Top of PROVIDED RECORDS

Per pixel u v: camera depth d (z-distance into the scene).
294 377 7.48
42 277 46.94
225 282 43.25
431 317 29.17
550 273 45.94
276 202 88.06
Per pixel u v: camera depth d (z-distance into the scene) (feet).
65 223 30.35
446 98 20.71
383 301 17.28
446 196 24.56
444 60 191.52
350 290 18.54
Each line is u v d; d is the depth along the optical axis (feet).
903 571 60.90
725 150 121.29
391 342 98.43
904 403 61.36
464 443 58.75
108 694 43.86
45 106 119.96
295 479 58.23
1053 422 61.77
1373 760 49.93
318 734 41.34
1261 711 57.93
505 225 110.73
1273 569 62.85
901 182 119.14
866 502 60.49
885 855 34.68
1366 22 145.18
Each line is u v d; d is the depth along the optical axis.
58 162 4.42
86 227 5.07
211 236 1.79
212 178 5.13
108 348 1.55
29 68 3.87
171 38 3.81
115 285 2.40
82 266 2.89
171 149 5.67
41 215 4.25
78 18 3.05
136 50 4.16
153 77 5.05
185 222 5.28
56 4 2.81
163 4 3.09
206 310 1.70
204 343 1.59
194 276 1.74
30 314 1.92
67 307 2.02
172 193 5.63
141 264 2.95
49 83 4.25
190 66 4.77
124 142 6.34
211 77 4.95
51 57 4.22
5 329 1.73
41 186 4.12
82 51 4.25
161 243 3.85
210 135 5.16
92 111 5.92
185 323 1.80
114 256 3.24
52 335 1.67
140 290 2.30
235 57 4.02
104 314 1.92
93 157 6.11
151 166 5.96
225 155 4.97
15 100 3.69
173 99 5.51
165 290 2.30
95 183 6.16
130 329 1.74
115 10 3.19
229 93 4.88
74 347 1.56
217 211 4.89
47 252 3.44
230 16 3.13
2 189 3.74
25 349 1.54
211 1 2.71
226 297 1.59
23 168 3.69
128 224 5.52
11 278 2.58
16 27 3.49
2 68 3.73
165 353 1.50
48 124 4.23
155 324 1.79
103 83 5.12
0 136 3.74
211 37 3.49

Bottom of PROVIDED RECORDS

_WHAT THE TASK ASKS_
Report every line of the data in which "distance" appears.

_RESPONSE FOR THIS EXERCISE_
Per pixel u v: camera depth d (z-distance into the scene).
Per pixel u v: camera depth d (z-distance into the scene) (feet).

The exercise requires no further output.